* **EXERCISE**
Return the data below exactly, minus the pictures.

++++ INFORMATION SUPPLIED ++++

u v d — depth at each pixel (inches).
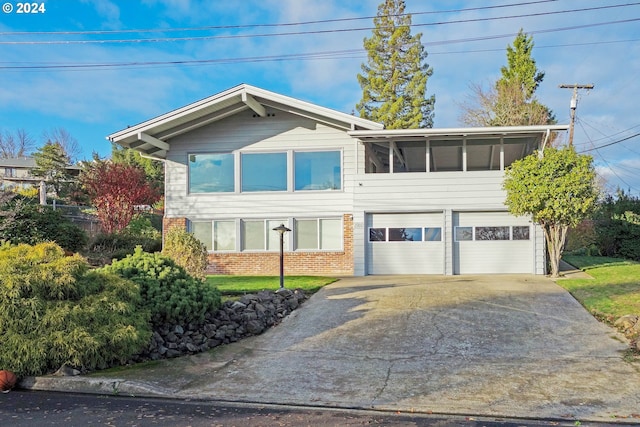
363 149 736.3
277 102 718.5
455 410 230.2
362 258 709.3
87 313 297.1
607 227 1061.1
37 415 220.5
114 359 307.3
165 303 346.3
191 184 779.4
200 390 262.2
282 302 461.7
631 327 363.3
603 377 273.4
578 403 236.2
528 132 676.1
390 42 1565.0
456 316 414.3
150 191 1095.6
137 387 259.9
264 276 708.0
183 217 774.5
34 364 272.1
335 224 743.1
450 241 691.4
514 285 554.6
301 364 310.2
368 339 361.7
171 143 780.6
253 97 720.3
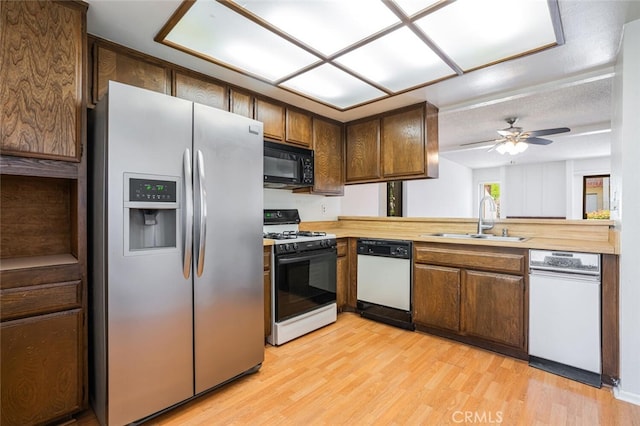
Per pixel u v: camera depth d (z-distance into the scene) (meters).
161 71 2.10
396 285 2.87
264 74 2.30
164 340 1.58
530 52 1.97
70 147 1.52
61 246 1.77
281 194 3.33
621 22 1.70
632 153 1.77
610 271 1.87
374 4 1.49
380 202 5.33
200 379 1.72
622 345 1.77
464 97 2.80
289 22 1.65
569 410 1.65
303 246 2.67
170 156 1.60
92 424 1.52
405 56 2.02
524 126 4.20
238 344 1.91
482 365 2.14
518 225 2.71
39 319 1.41
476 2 1.49
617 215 2.00
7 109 1.36
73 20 1.53
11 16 1.37
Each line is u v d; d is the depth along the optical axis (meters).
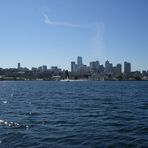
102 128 28.61
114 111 43.16
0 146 22.08
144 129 27.91
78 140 23.61
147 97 75.75
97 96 80.75
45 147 21.73
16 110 46.03
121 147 21.53
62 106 52.06
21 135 25.62
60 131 27.33
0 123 32.22
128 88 141.25
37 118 36.12
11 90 127.06
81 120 34.06
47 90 125.19
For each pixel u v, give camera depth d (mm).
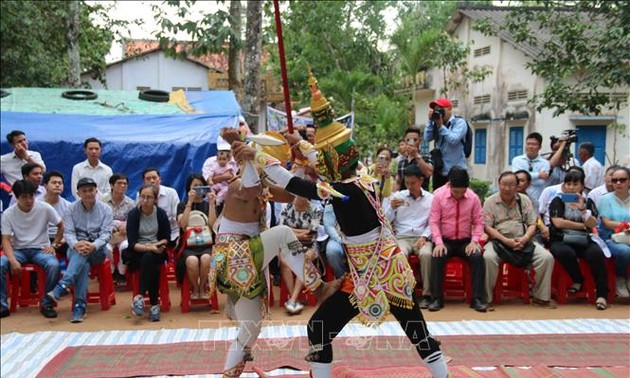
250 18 9930
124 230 6691
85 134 8102
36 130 8102
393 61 20203
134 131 8430
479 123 15320
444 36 16016
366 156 16281
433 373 3307
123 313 5848
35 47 12906
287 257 3377
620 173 6168
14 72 13141
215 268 3410
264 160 3227
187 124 8898
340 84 17281
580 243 5965
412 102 18484
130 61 18469
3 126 8195
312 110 3252
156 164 8000
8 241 5887
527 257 5930
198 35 10422
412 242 6227
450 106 6840
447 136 6688
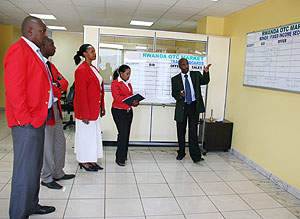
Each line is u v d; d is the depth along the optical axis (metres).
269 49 3.95
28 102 2.17
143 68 4.85
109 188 3.29
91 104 3.54
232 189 3.46
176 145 5.26
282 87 3.65
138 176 3.72
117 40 4.91
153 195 3.16
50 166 3.19
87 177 3.59
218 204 3.03
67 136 5.83
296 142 3.39
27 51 2.15
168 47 5.16
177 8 5.03
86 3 5.08
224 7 4.66
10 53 2.06
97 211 2.74
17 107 2.05
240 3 4.34
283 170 3.60
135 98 3.79
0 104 8.80
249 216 2.81
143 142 5.19
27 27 2.21
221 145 4.98
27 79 2.15
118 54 4.95
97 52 4.86
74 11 5.87
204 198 3.16
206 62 4.96
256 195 3.32
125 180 3.56
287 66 3.56
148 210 2.81
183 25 6.94
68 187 3.26
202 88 5.08
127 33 4.89
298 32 3.38
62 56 9.45
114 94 3.85
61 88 3.13
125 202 2.96
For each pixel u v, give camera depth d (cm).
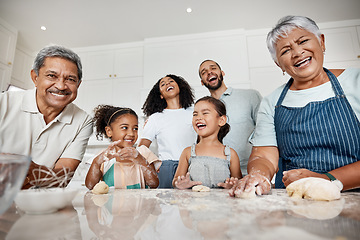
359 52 226
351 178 56
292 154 76
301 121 73
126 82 267
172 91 154
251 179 52
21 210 36
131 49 274
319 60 71
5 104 83
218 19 234
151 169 101
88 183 90
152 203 41
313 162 69
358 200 41
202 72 187
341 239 19
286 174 59
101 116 126
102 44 279
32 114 87
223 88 183
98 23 239
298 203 38
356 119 66
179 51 256
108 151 92
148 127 148
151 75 255
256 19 234
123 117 114
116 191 63
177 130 138
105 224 27
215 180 88
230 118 150
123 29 250
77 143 96
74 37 263
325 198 41
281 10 221
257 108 151
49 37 261
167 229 25
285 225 24
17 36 250
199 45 253
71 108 97
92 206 39
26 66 275
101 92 270
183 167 100
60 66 80
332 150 68
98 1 207
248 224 25
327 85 73
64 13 223
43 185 45
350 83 69
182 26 245
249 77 241
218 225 25
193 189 63
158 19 233
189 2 210
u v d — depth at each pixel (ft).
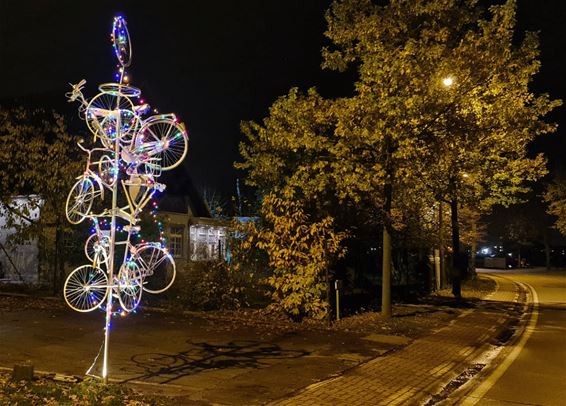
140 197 30.42
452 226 75.41
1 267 74.08
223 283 52.65
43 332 38.55
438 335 45.03
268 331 42.19
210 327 42.73
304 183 47.78
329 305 47.52
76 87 25.85
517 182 61.52
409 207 65.16
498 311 64.49
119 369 29.45
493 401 26.99
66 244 59.77
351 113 45.83
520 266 232.53
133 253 26.55
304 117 49.37
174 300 56.34
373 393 26.89
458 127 48.62
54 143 58.39
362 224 56.03
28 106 83.46
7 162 59.57
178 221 88.79
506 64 47.47
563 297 85.61
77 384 25.05
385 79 44.93
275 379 28.53
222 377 28.55
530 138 55.21
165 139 25.88
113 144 26.25
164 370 29.66
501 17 45.88
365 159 49.06
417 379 30.30
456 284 74.59
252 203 61.41
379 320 49.80
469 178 59.93
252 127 56.54
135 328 41.16
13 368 26.40
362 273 68.44
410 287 86.02
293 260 47.78
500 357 38.68
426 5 48.08
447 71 44.24
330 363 32.65
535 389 29.45
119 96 25.58
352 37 50.06
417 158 48.32
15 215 67.72
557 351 40.96
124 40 25.80
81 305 50.52
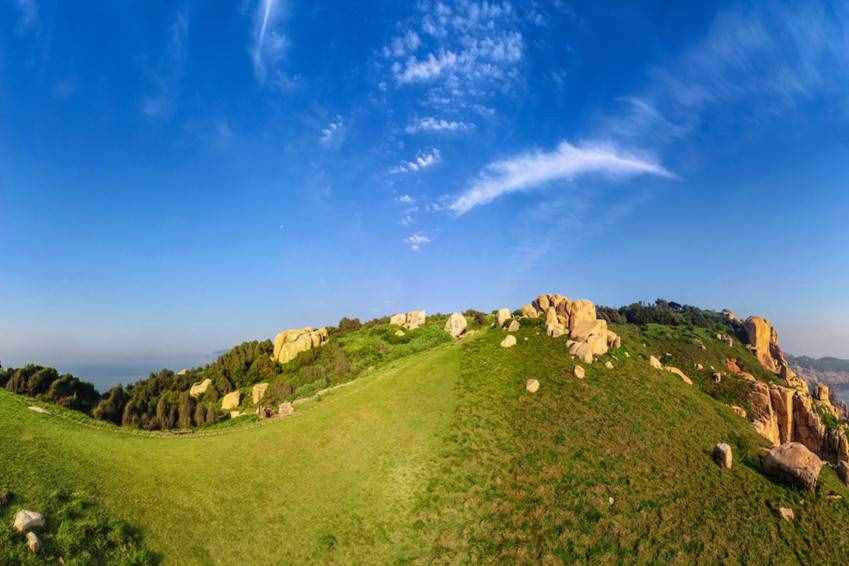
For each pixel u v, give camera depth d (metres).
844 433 142.50
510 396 71.75
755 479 62.88
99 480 47.22
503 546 47.03
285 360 132.12
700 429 72.75
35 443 49.84
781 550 51.31
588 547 47.72
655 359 97.06
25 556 35.41
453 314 130.12
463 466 57.16
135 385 130.88
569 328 98.19
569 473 57.22
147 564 39.59
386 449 60.12
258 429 66.50
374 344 128.25
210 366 143.50
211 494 50.41
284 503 50.88
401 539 47.47
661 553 48.12
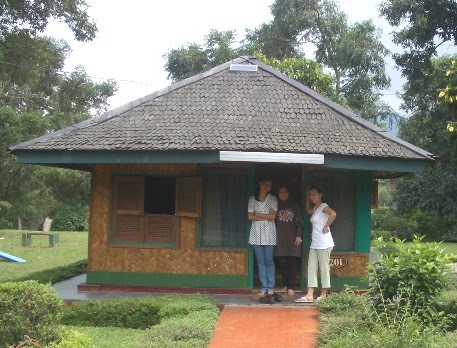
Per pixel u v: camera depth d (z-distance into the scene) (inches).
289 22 1425.9
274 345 316.5
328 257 414.6
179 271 452.4
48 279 515.5
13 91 1332.4
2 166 1122.7
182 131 435.5
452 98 711.1
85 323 382.0
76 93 1477.6
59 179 1273.4
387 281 328.8
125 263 456.8
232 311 384.8
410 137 1238.3
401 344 256.1
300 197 471.2
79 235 1221.1
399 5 1135.6
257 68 499.5
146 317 377.1
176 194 454.3
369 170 437.7
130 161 420.8
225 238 454.0
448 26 1123.3
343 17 1437.0
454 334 291.7
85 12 881.5
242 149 409.1
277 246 426.9
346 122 453.7
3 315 282.5
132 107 467.5
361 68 1393.9
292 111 461.1
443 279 333.1
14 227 1539.1
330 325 321.4
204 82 487.8
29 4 846.5
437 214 1213.1
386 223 1256.2
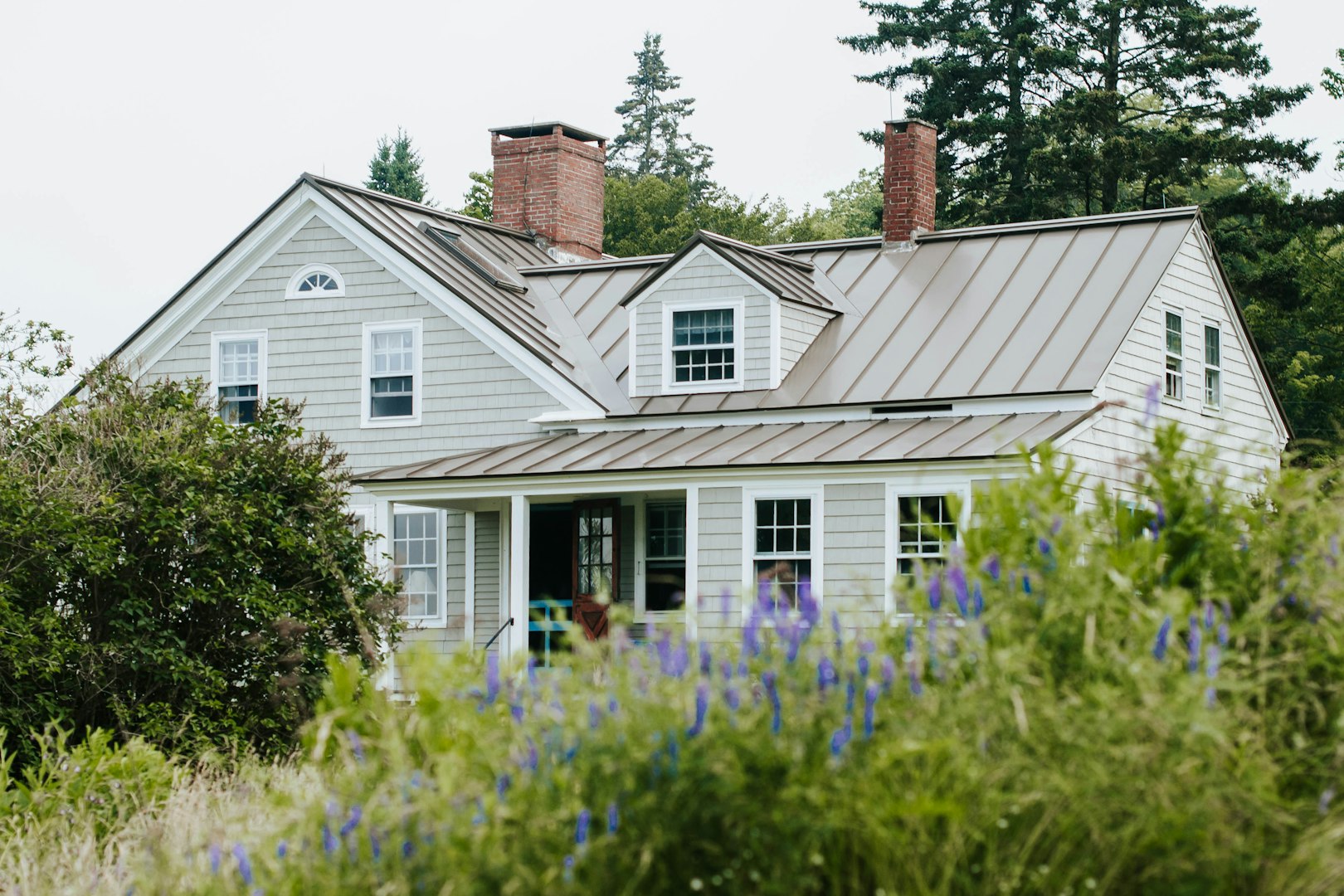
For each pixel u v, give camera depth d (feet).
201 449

++++

* **YOUR RESPONSE**
u v d — depth at each pixel (inches).
363 149 736.3
277 102 718.5
455 410 230.2
362 258 709.3
87 313 297.1
607 227 1061.1
37 415 220.5
114 359 307.3
165 303 346.3
191 184 779.4
200 390 262.2
282 302 461.7
631 327 363.3
603 377 273.4
578 403 236.2
528 132 676.1
390 42 1565.0
456 316 414.3
150 191 1095.6
137 387 259.9
264 276 708.0
183 217 774.5
34 364 272.1
335 224 743.1
450 241 691.4
514 285 554.6
301 364 310.2
368 339 361.7
171 143 780.6
253 97 720.3
Per pixel u v: camera depth d (z-distance into the scene) (meters).
161 71 2.10
396 285 2.87
264 74 2.30
164 340 1.58
530 52 1.97
70 147 1.52
61 246 1.77
281 194 3.33
621 22 1.70
632 153 1.77
610 271 1.87
374 4 1.49
380 202 5.33
200 379 1.72
622 345 1.77
464 97 2.80
289 22 1.65
569 410 1.65
303 246 2.67
170 156 1.60
92 424 1.52
405 56 2.02
524 126 4.20
238 344 1.91
482 365 2.14
518 225 2.71
39 319 1.41
476 2 1.49
617 215 2.00
7 109 1.36
73 20 1.53
11 16 1.37
Each line is u v d; d is the depth along the optical axis (meters).
102 128 28.61
114 111 43.16
0 146 22.08
144 129 27.91
78 140 23.61
147 97 75.75
97 96 80.75
45 147 21.73
16 110 46.03
121 147 21.53
62 106 52.06
21 135 25.62
60 131 27.33
0 123 32.22
128 88 141.25
37 118 36.12
11 90 127.06
81 120 34.06
47 90 125.19
For each pixel u v, give camera depth d (mm).
250 18 9930
124 230 6691
85 134 8102
36 130 8102
393 61 20203
134 131 8430
479 123 15320
444 36 16016
366 156 16281
433 373 3307
123 313 5848
35 47 12906
287 257 3377
620 173 6168
14 72 13141
215 268 3410
264 160 3227
187 124 8898
340 84 17281
580 243 5965
412 102 18484
130 61 18469
3 126 8195
312 110 3252
156 164 8000
8 241 5887
527 257 5930
198 35 10422
412 242 6227
450 106 6840
447 136 6688
Each line is u v d; d is the depth along the optical axis (metres).
269 49 3.95
28 102 2.17
143 68 4.85
109 188 3.29
91 104 3.54
232 189 3.46
176 145 5.26
282 87 3.65
138 176 3.72
117 40 4.91
153 195 3.16
50 166 3.19
87 177 3.59
218 204 3.03
67 136 5.83
296 142 3.39
27 51 2.15
168 47 5.16
177 8 5.03
86 3 5.08
224 7 4.66
10 53 2.06
97 211 2.74
17 107 2.05
240 3 4.34
283 170 3.60
135 98 3.79
0 104 8.80
249 216 2.81
143 142 5.19
27 27 2.21
221 145 4.98
27 79 2.15
118 54 4.95
97 52 4.86
74 11 5.87
204 198 3.16
206 62 4.96
256 195 3.32
125 180 3.56
287 66 3.56
148 210 2.81
183 25 6.94
68 187 3.26
202 88 5.08
127 33 4.89
298 32 3.38
62 56 9.45
114 94 3.85
61 88 3.13
125 202 2.96
For each pixel u v, give camera depth d (cm).
359 52 226
351 178 56
292 154 76
301 121 73
126 82 267
172 91 154
251 179 52
21 210 36
131 49 274
319 60 71
5 104 83
218 19 234
151 169 101
88 183 90
152 203 41
313 162 69
358 200 41
202 72 187
341 239 19
286 174 59
101 116 126
102 44 279
32 114 87
223 88 183
98 23 239
298 203 38
356 119 66
179 51 256
108 151 92
148 127 148
151 75 255
256 19 234
123 117 114
116 191 63
177 130 138
105 224 27
215 180 88
230 118 150
123 29 250
77 143 96
74 37 263
325 198 41
281 10 221
257 108 151
49 37 261
167 229 25
285 225 24
17 36 250
199 45 253
71 108 97
92 206 39
26 66 275
101 92 270
183 167 100
60 66 80
332 150 68
98 1 207
248 224 25
327 85 73
64 13 223
43 185 45
350 83 69
182 26 245
249 77 241
218 225 25
193 189 63
158 19 233
189 2 210
u v d — depth at each pixel (ft).
140 197 30.42
452 226 75.41
1 267 74.08
223 283 52.65
43 332 38.55
438 335 45.03
268 331 42.19
210 327 42.73
304 183 47.78
329 305 47.52
76 87 25.85
517 182 61.52
409 207 65.16
498 311 64.49
119 369 29.45
493 401 26.99
66 244 59.77
351 113 45.83
520 266 232.53
133 253 26.55
304 117 49.37
174 300 56.34
373 393 26.89
458 127 48.62
54 143 58.39
362 224 56.03
28 106 83.46
7 162 59.57
178 221 88.79
506 64 47.47
563 297 85.61
77 384 25.05
385 79 44.93
275 379 28.53
222 377 28.55
530 138 55.21
165 139 25.88
113 144 26.25
164 370 29.66
501 17 45.88
365 159 49.06
417 379 30.30
456 284 74.59
252 203 61.41
379 320 49.80
469 178 59.93
252 127 56.54
135 328 41.16
13 368 26.40
362 273 68.44
410 287 86.02
293 260 47.78
500 357 38.68
426 5 48.08
447 71 44.24
330 363 32.65
535 389 29.45
119 96 25.58
352 37 50.06
417 158 48.32
15 215 67.72
557 351 40.96
124 40 25.80
81 305 50.52
For each pixel u v, give camera depth d (metres).
844 433 142.50
510 396 71.75
755 479 62.88
99 480 47.22
503 546 47.03
285 360 132.12
700 429 72.75
35 443 49.84
781 550 51.31
588 547 47.72
655 359 97.06
25 556 35.41
453 314 130.12
463 466 57.16
135 385 130.88
569 328 98.19
569 473 57.22
147 564 39.59
386 449 60.12
258 429 66.50
374 344 128.25
210 366 143.50
211 494 50.41
284 503 50.88
401 539 47.47
661 553 48.12
Per pixel u v: camera depth d (z-distance into the scene) (inches).
289 22 1425.9
274 345 316.5
328 257 414.6
179 271 452.4
48 279 515.5
13 91 1332.4
2 166 1122.7
182 131 435.5
452 98 711.1
85 323 382.0
76 93 1477.6
59 179 1273.4
387 281 328.8
125 263 456.8
232 311 384.8
410 137 1238.3
401 344 256.1
300 197 471.2
79 235 1221.1
399 5 1135.6
257 68 499.5
146 317 377.1
176 194 454.3
369 170 437.7
130 161 420.8
225 238 454.0
448 26 1123.3
343 17 1437.0
454 334 291.7
85 12 881.5
242 149 409.1
277 246 426.9
346 122 453.7
3 315 282.5
132 107 467.5
361 68 1393.9
292 111 461.1
443 279 333.1
14 227 1539.1
330 325 321.4
204 82 487.8
29 4 846.5
437 214 1213.1
386 223 1256.2
For each pixel u v, give camera depth d (feet).
201 449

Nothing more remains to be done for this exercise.